§ **Exercise requirements**:
Beginning with the line that contains "revolucionario, integrante de la organización", copy each remaining line of the data below exactly.

======== Information provided

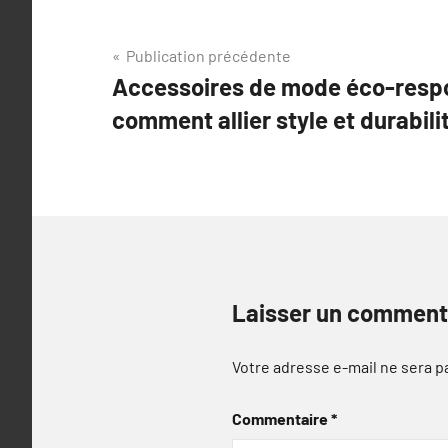
Navigation
Publication précédente
Accessoires de mode éco-resp
de
comment allier style et durabili
l’article
Laisser un comment
Votre adresse e-mail ne sera p
Commentaire
*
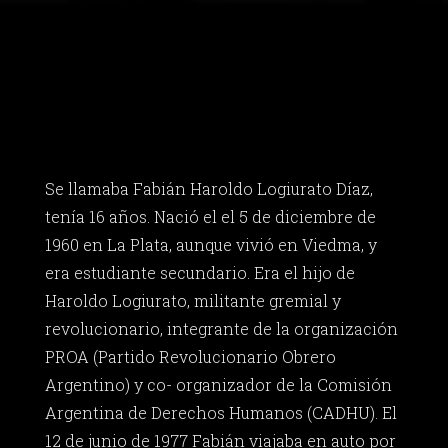
Se llamaba Fabián Haroldo Logiurato Díaz,
tenía 16 años. Nació el el 5 de diciembre de
1960 en La Plata, aunque vivió en Viedma, y
era estudiante secundario. Era el hijo de
Haroldo Logiurato, militante gremial y
revolucionario, integrante de la organización
PROA (Partido Revolucionario Obrero
Argentino) y co- organizador de la Comisión
Argentina de Derechos Humanos (CADHU). El
12 de junio de 1977 Fabián viajaba en auto por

================

§ **Solution for this problem**:
revolucionario, integrante de la organización
PROA (Partido Revolucionario Obrero
Argentino) y co- organizador de la Comisión
Argentina de Derechos Humanos (CADHU). El
12 de junio de 1977 Fabián viajaba en auto por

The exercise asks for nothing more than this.